Parents, especially those in lower-income households, said they were doing a lot better financially last year, and the government’s expanded child-tax credits may have played a significant part in that.
That’s according to a Federal Reserve report, based on on the annual national Survey of Household Economics and Decisionmaking (SHED), mostly based on data collected last October and November. The report, released Monday, found that the share of Americans who said they were able to cover $400 in emergency expenses, using cash or its equivalents, reached a 9-year-high.
Lawmakers increased the child-tax credit to a maximum total of $3,600 for children under age 6 and $3,000 for kids between the age of 6 and 17. The CTC was temporarily expanded in 2021 by the American Rescue Plan Act. Families who were eligible for enhanced CTC received advance monthly payments of up to $300 per child under age 6 and up to $250 per child between age 6 and 17.
Parents living with children under age of 18, among others, were one of the groups that has reported experiencing a huge increase in their financial well-being last year. Around three-quarters of parents reported they were doing at least OK, up by 8 percentage points since 2020 — when the pandemic began, although that share was still lower prior to the pandemic. The share for other adults did not decline in 2020.
The authors of the report said the reasons for the increase were likely multifold — most of schools resumed in-person classes, which significantly freed up time and resources for parents who were in need of childcare support. At the same time, government-issued financial relief also contributed to the resources parents had at hand. A majority of parents saw an increase in their monthly income because of the higher child-tax credits.
While most parents with higher-income reported that they saved a larger share of the extra benefit, parents in lower-income households reported that they used the money to pay bills — mostly housing, as well as spending it on their children and/or household food.
As a result, parents with lower incomes reported an even higher increase in financial well-being in 2021 than other parents. For those with an annual income under $25,000, the share of parents who reported feeling “at least OK” rose by 13 percentage points in 2021 to 53%.
The authors also pointed out that because some parents were able to save the child tax credit — or at least part of it — it potentially boosted their ability to cover an emergency expense.
Government officials said in a press call on Monday that the increased financial well-being for parents is due to a variety of factors, and they could not single out if the expanded child-tax credit was the major reason behind that.
The expanded version of child-tax credit ended last December with the credit returning to a maximum of $2,000 in 2022. During the final days of the extra credit, some parents became increasingly worried about rising prices due to inflation.
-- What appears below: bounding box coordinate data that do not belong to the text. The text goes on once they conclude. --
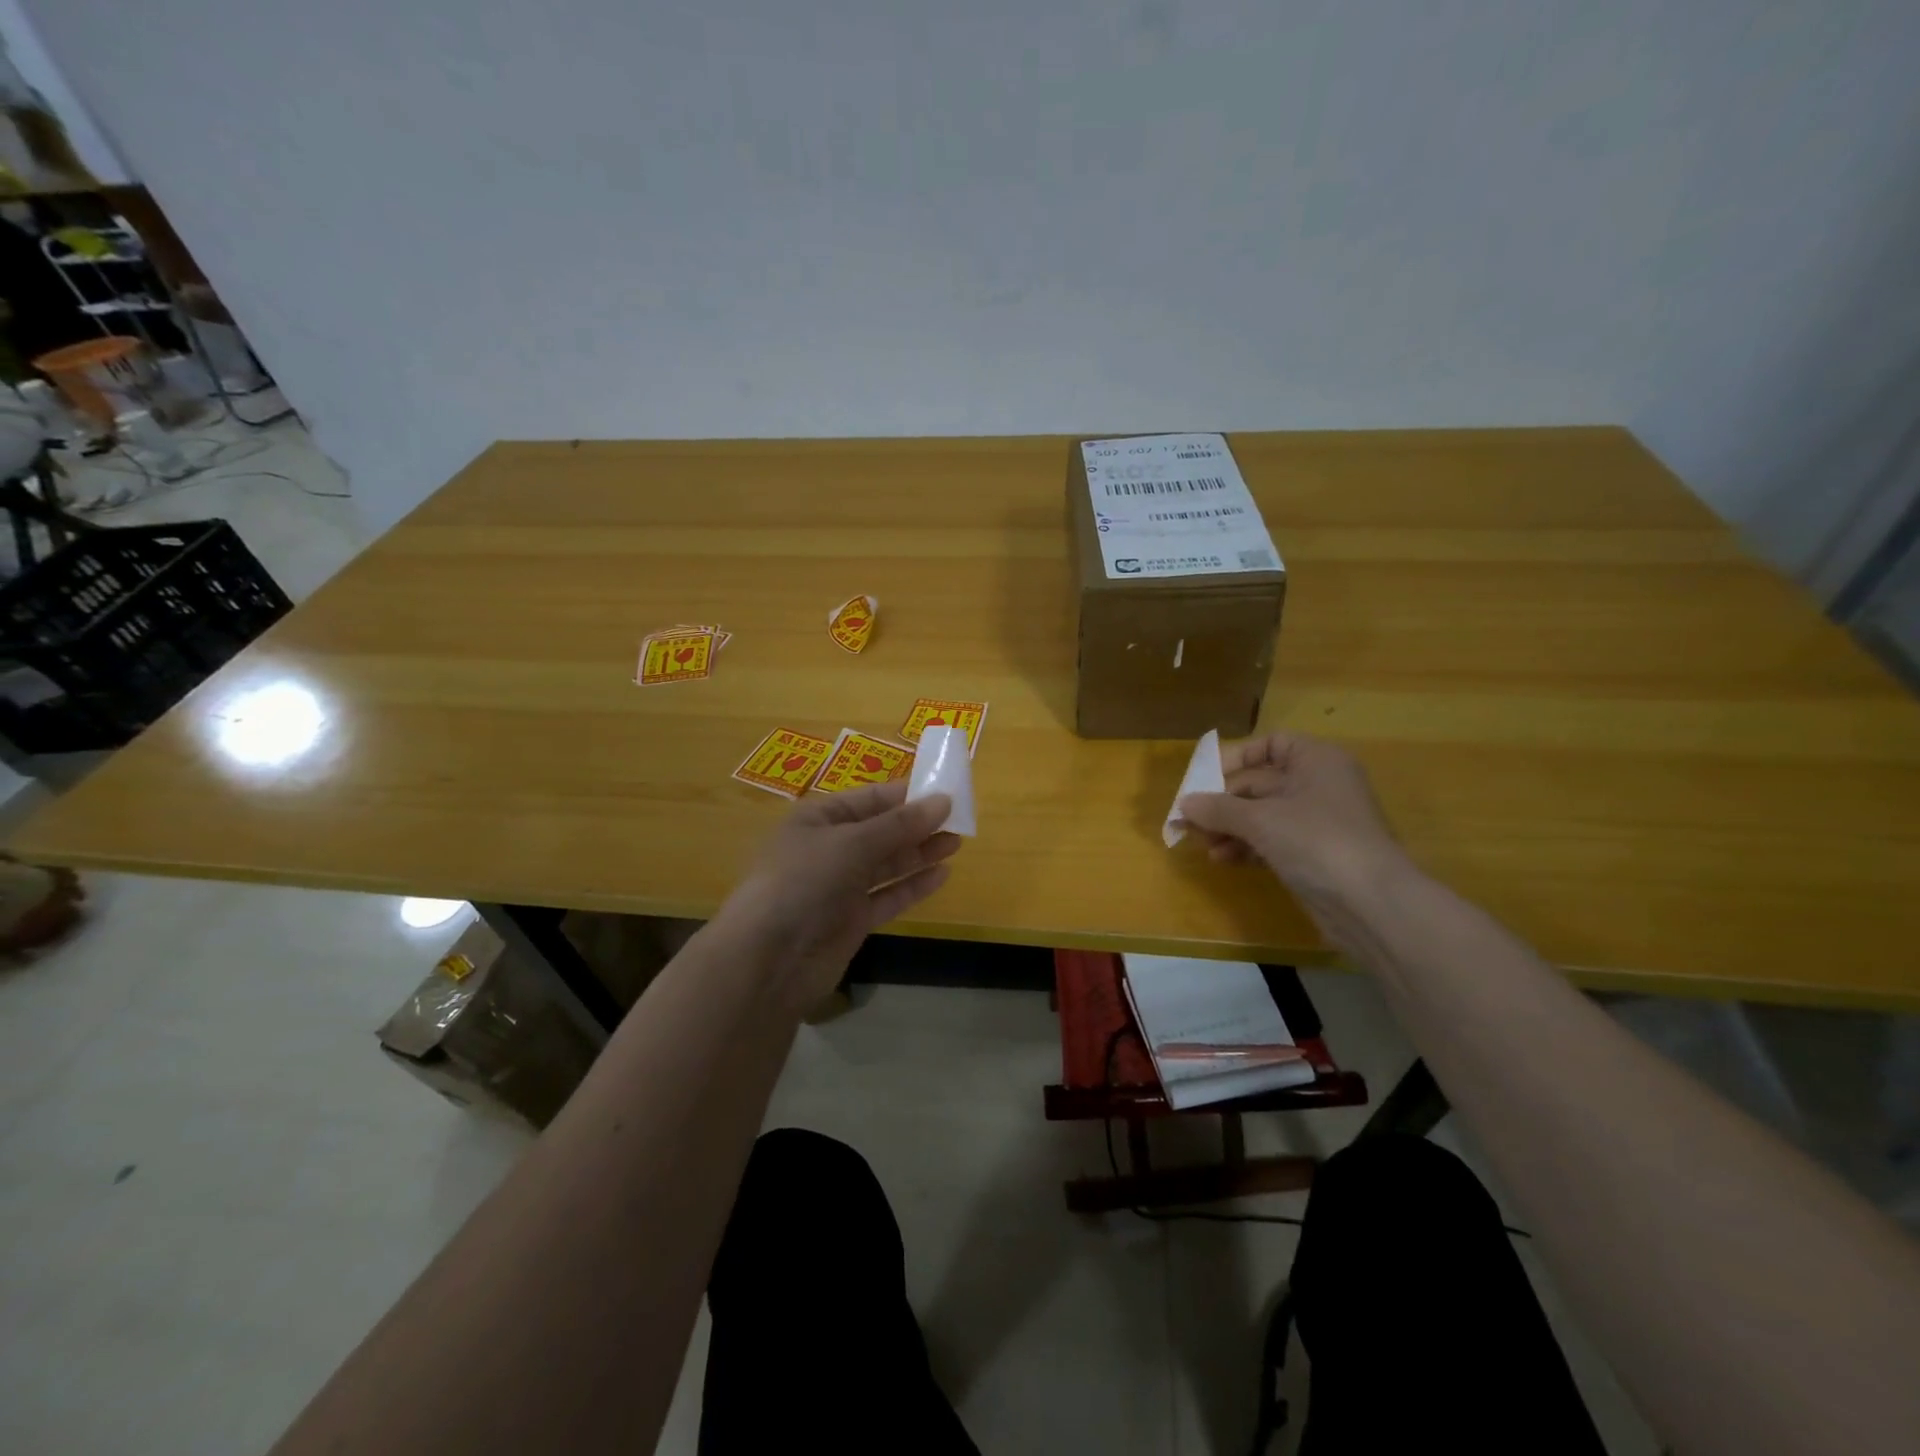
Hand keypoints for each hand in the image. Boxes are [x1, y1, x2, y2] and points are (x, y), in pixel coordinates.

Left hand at [716, 779, 961, 1011]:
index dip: (905, 794)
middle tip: (960, 818)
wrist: (768, 959)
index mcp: (818, 819)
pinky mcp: (850, 920)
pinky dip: (913, 886)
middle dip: (917, 824)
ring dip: (920, 852)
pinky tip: (941, 874)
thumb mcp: (852, 843)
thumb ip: (900, 825)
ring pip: (887, 864)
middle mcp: (829, 849)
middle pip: (881, 830)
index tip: (944, 790)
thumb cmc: (803, 881)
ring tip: (957, 842)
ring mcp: (839, 887)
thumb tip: (943, 801)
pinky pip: (888, 896)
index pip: (868, 798)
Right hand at [1177, 732, 1405, 896]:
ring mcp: (1318, 823)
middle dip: (1223, 802)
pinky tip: (1223, 859)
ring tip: (1204, 845)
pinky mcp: (1314, 855)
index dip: (1238, 757)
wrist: (1371, 904)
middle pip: (1260, 783)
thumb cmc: (1317, 841)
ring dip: (1230, 827)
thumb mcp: (1261, 820)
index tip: (1206, 778)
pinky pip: (1272, 841)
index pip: (1272, 744)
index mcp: (1316, 761)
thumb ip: (1218, 808)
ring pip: (1263, 815)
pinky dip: (1247, 846)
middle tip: (1190, 820)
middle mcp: (1319, 785)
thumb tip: (1183, 804)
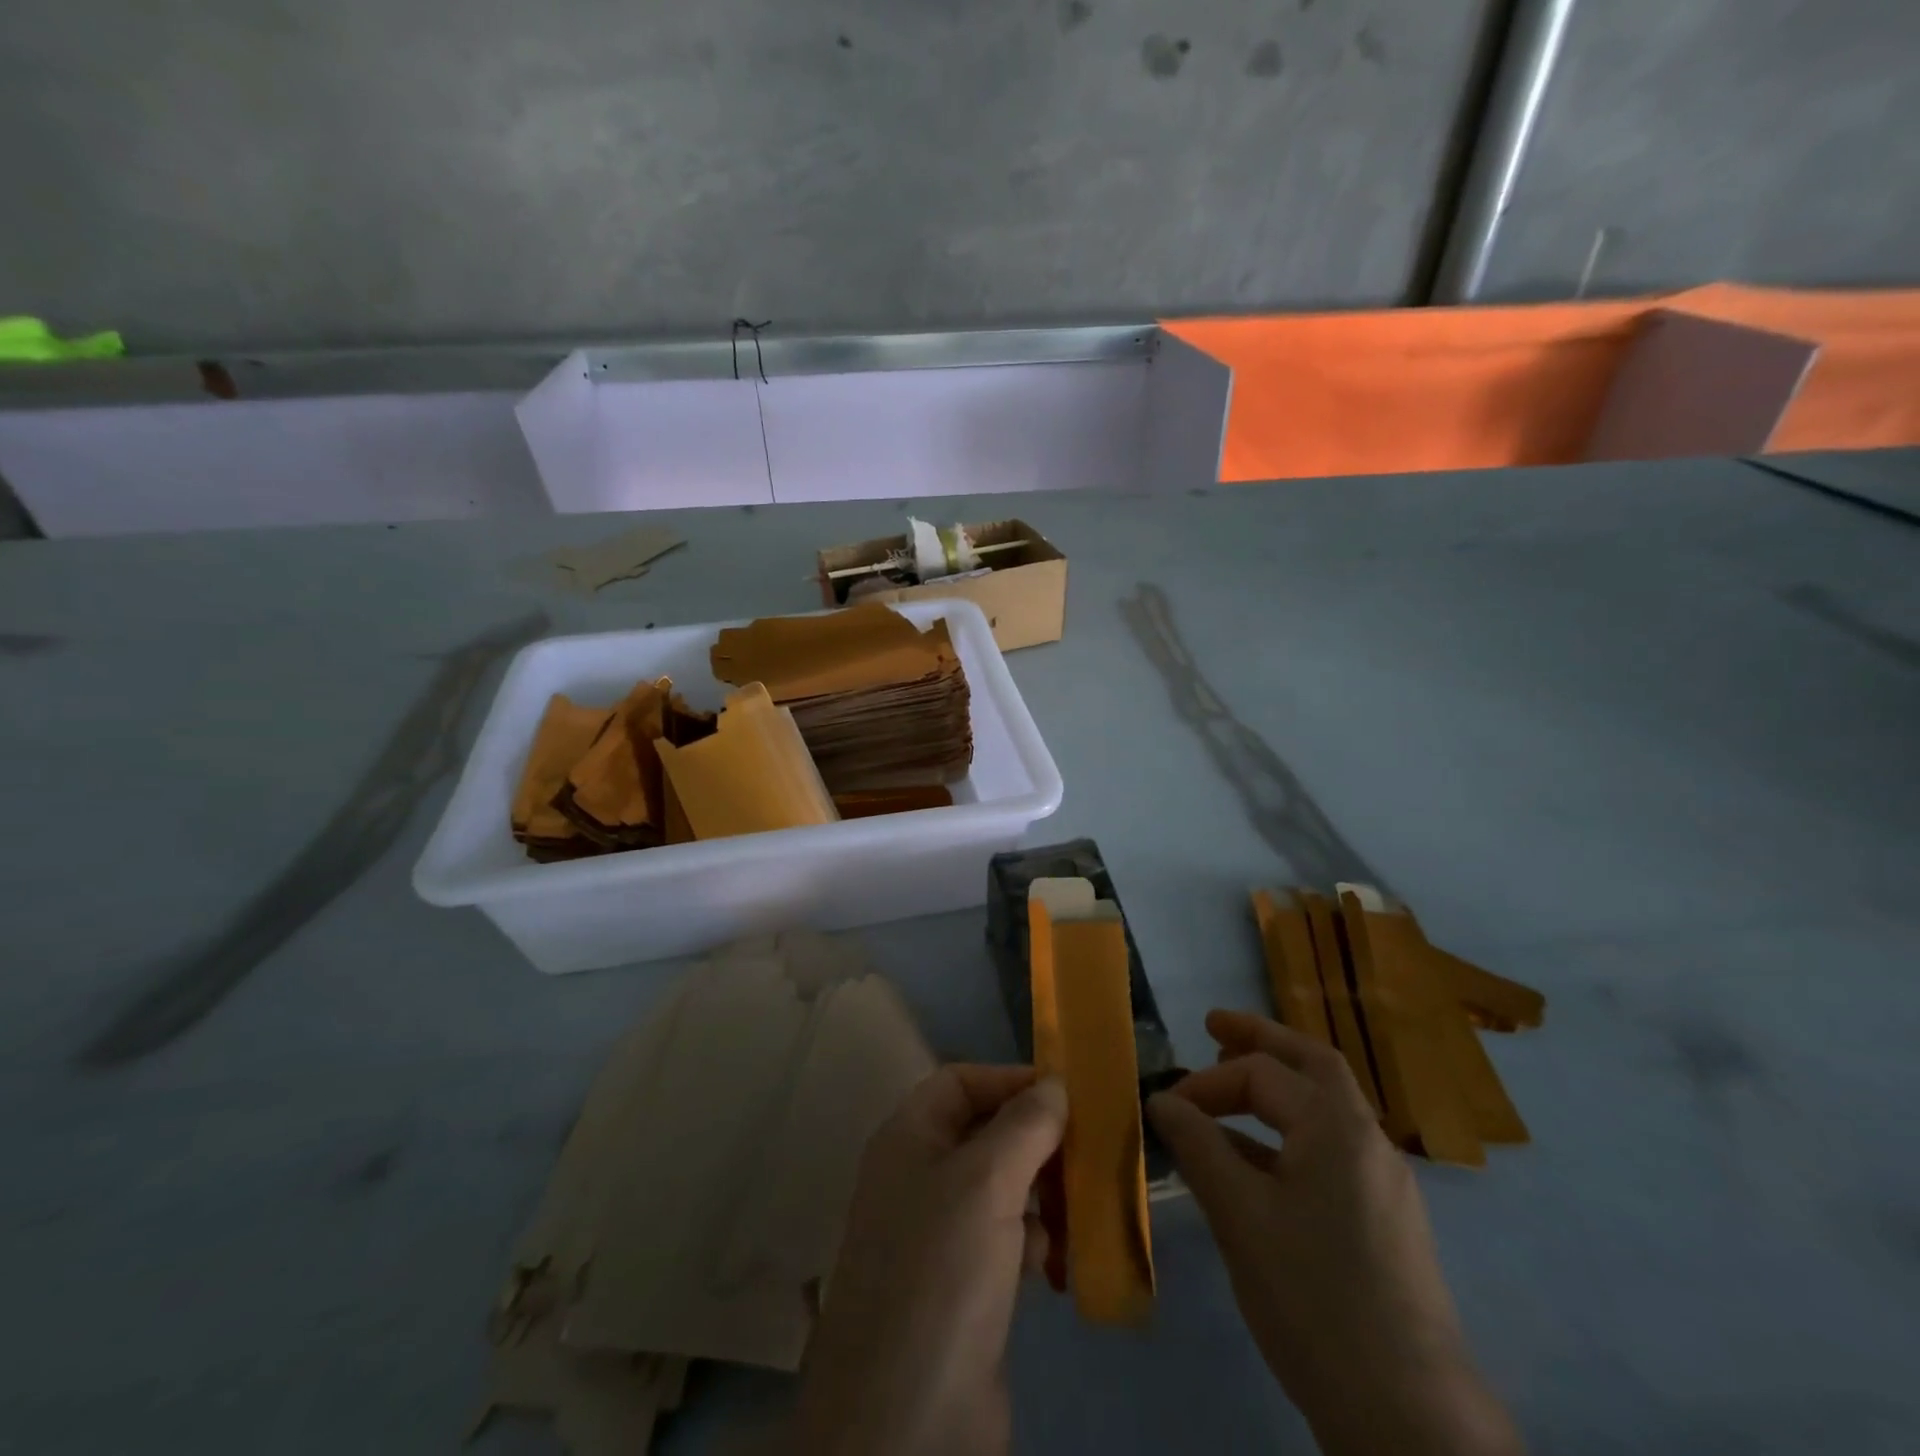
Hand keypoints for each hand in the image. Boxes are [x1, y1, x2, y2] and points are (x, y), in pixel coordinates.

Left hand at [789, 1065, 1067, 1455]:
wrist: (906, 1421)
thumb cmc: (942, 1272)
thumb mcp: (986, 1181)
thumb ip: (1024, 1125)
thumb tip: (1055, 1084)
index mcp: (908, 1138)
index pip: (959, 1081)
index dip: (1009, 1080)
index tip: (1065, 1094)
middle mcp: (919, 1176)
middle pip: (985, 1133)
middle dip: (1036, 1141)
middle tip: (1088, 1153)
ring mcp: (939, 1234)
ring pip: (1001, 1188)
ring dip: (1042, 1194)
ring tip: (1078, 1211)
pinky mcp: (962, 1286)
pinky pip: (1005, 1240)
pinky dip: (1034, 1242)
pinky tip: (1055, 1264)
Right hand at [1148, 1010, 1522, 1455]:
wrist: (1410, 1416)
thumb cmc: (1313, 1298)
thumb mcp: (1240, 1216)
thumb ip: (1199, 1146)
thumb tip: (1162, 1100)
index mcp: (1336, 1126)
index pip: (1261, 1073)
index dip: (1206, 1083)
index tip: (1164, 1109)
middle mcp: (1368, 1139)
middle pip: (1312, 1063)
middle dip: (1259, 1039)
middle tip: (1213, 1027)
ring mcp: (1383, 1180)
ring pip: (1325, 1105)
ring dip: (1276, 1086)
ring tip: (1227, 1090)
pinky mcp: (1385, 1219)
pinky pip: (1330, 1148)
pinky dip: (1288, 1133)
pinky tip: (1255, 1161)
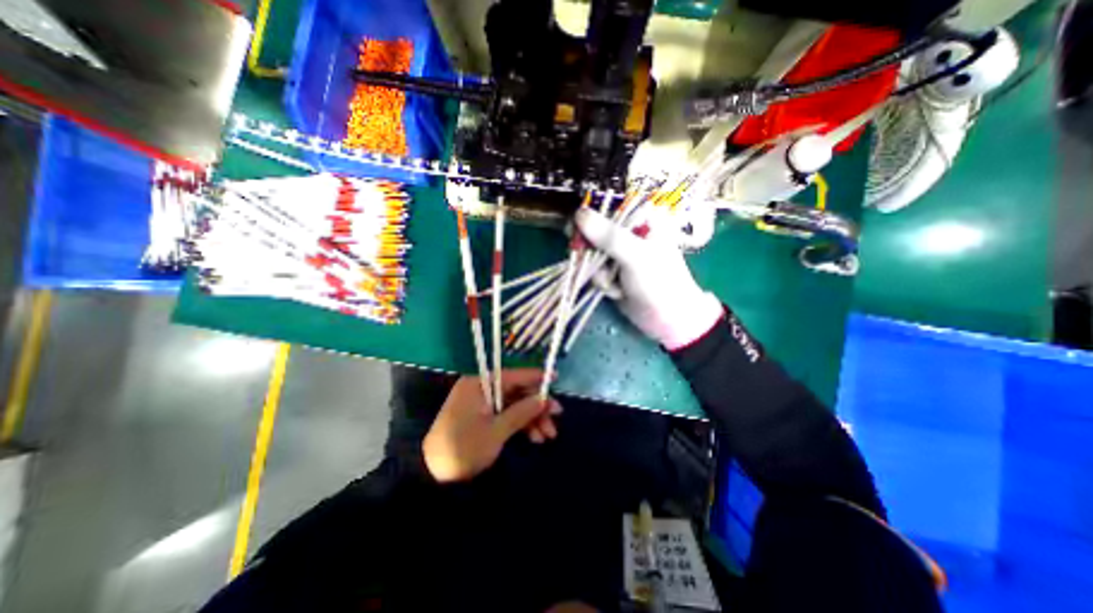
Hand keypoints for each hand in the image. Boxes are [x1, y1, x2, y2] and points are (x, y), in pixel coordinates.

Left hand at [422, 370, 563, 483]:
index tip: (555, 378)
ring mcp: (482, 404)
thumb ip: (522, 412)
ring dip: (532, 418)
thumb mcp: (496, 431)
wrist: (432, 476)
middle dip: (537, 405)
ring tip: (549, 435)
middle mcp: (481, 389)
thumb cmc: (464, 448)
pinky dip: (521, 425)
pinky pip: (506, 415)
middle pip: (516, 392)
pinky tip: (535, 437)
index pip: (513, 375)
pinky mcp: (482, 418)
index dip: (535, 377)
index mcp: (479, 384)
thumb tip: (544, 399)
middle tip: (557, 417)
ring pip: (514, 405)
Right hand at [573, 207, 723, 347]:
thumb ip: (608, 236)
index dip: (587, 220)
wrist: (668, 319)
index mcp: (642, 218)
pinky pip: (594, 270)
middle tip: (599, 266)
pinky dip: (603, 283)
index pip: (606, 208)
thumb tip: (578, 214)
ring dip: (600, 273)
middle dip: (593, 254)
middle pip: (593, 232)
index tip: (576, 234)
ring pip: (591, 254)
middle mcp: (629, 232)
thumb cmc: (659, 282)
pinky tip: (618, 292)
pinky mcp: (613, 271)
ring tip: (617, 286)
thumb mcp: (635, 256)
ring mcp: (619, 253)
However, advocacy groups have underscored the significance in those checks helping low-income families.
The Economic Security Project, an advocacy organization working to expand the child tax credit and other government tax breaks and benefits, released its own poll of 1,214 adults, using the same set of questions in the SHED report.
More adults (49%) were unable to cover that $400 emergency expense in May 2022 — versus 32%, per the Fed’s own survey of 11,000 adults in November 2021.